**** TASK MATERIAL

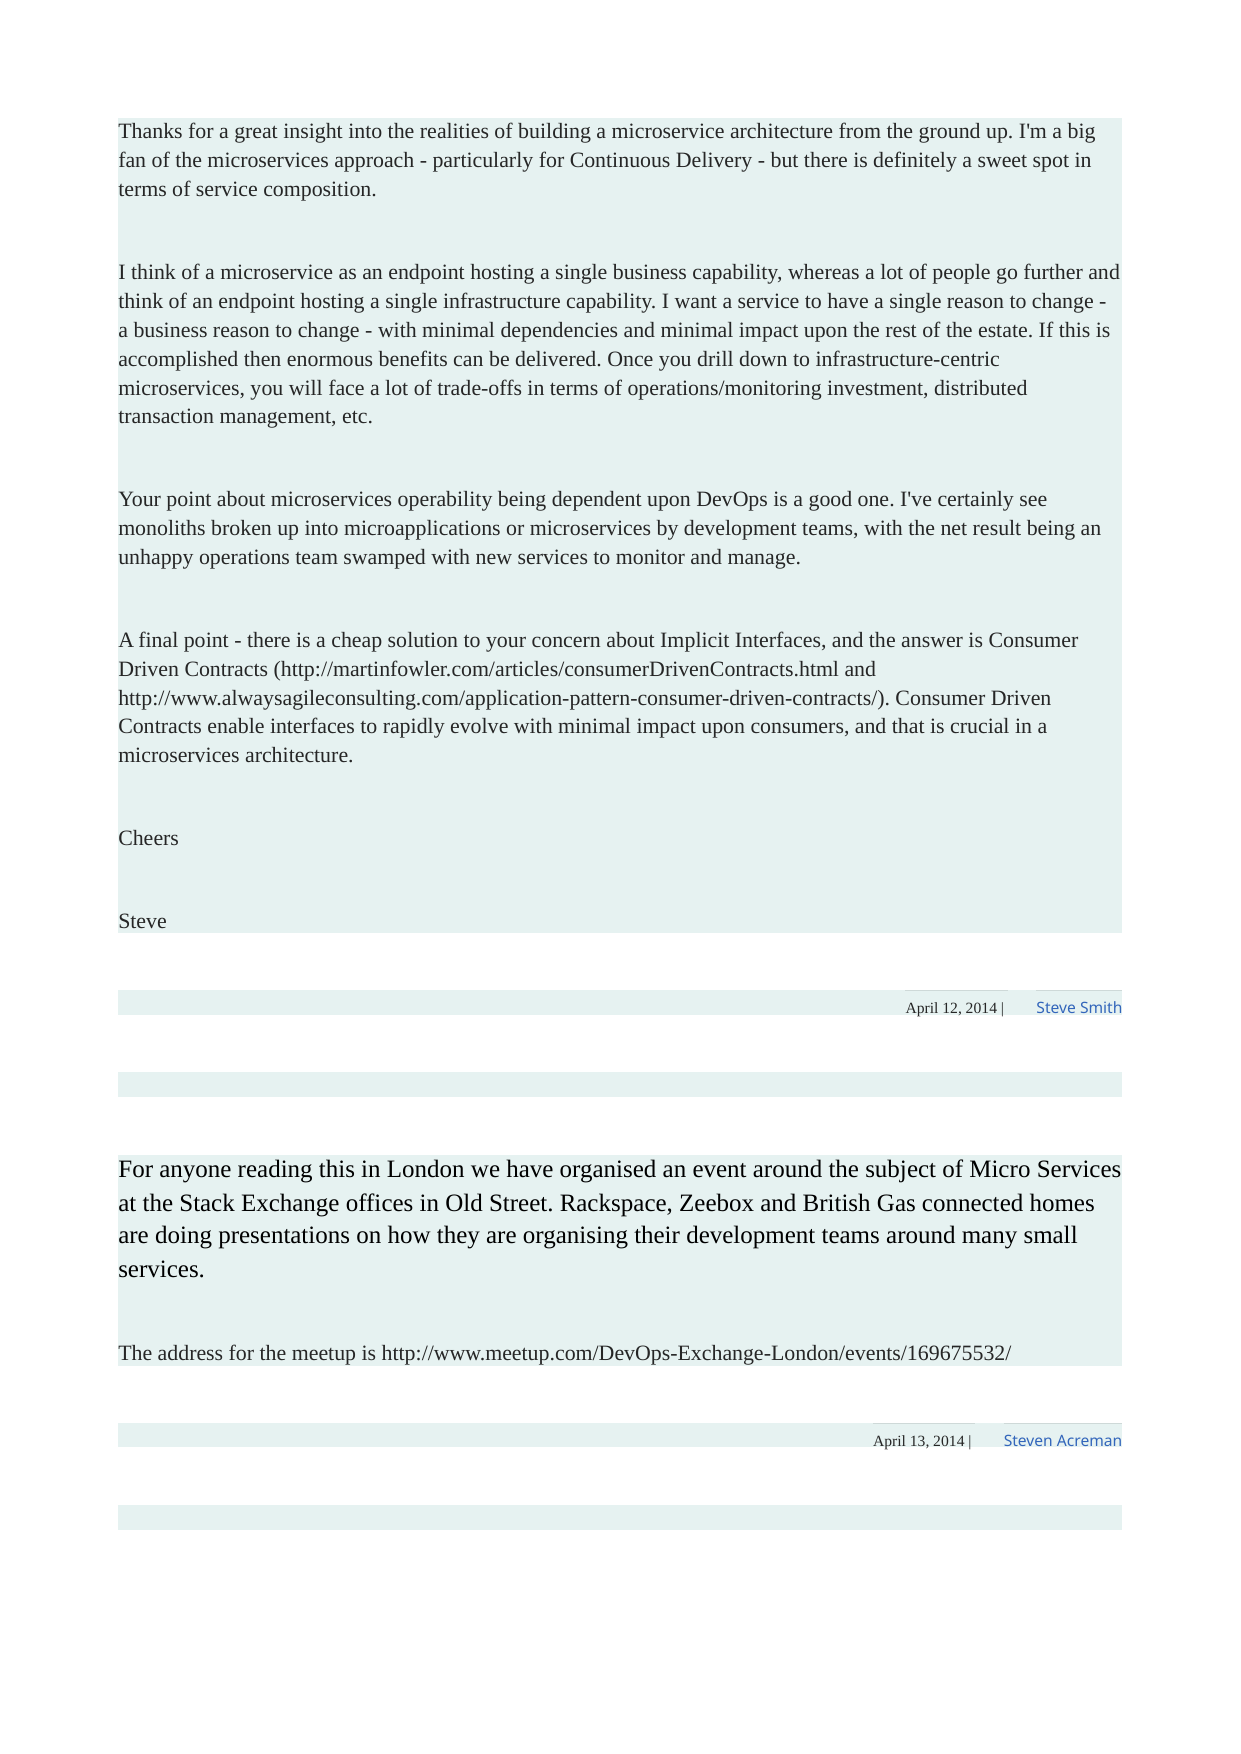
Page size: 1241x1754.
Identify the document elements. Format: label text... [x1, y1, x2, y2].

text April 12, 2014 | Steve Smith [118, 990, 1122, 1015]
text The address for the meetup is http://www.meetup.com/DevOps-Exchange-London/events/169675532/ [118, 1340, 1122, 1366]
text Steven Acreman [999, 1423, 1122, 1447]
picture [1008, 990, 1032, 1014]
text I think of a microservice as an endpoint hosting a single business capability, whereas a lot of people go further and think of an endpoint hosting a single infrastructure capability. I want a service to have a single reason to change - a business reason to change - with minimal dependencies and minimal impact upon the rest of the estate. If this is accomplished then enormous benefits can be delivered. Once you drill down to infrastructure-centric microservices, you will face a lot of trade-offs in terms of operations/monitoring investment, distributed transaction management, etc. [118, 259, 1122, 429]
text For anyone reading this in London we have organised an event around the subject of Micro Services at the Stack Exchange offices in Old Street. Rackspace, Zeebox and British Gas connected homes are doing presentations on how they are organising their development teams around many small services. [118, 1154, 1122, 1282]
text Steve [118, 908, 1122, 933]
text April 13, 2014 | [118, 1423, 975, 1447]
picture [975, 1422, 999, 1447]
text Thanks for a great insight into the realities of building a microservice architecture from the ground up. I'm a big fan of the microservices approach - particularly for Continuous Delivery - but there is definitely a sweet spot in terms of service composition. [118, 118, 1122, 201]
text A final point - there is a cheap solution to your concern about Implicit Interfaces, and the answer is Consumer Driven Contracts (http://martinfowler.com/articles/consumerDrivenContracts.html and http://www.alwaysagileconsulting.com/application-pattern-consumer-driven-contracts/). Consumer Driven Contracts enable interfaces to rapidly evolve with minimal impact upon consumers, and that is crucial in a microservices architecture. [118, 627, 1122, 768]
text Cheers [118, 825, 1122, 850]
text Your point about microservices operability being dependent upon DevOps is a good one. I've certainly see monoliths broken up into microapplications or microservices by development teams, with the net result being an unhappy operations team swamped with new services to monitor and manage. [118, 486, 1122, 569]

********

GIVEN INSTRUCTION
Rewrite the material from its first line through the line containing "Identify the document", inclusive, changing "elements" to "components" and keeping everything else the same. Leave the pictures out of your answer.

RESPONSE BELOW
Page size: 1241x1754.
Identify the document components. Format: label text... [x1, y1, x2, y2].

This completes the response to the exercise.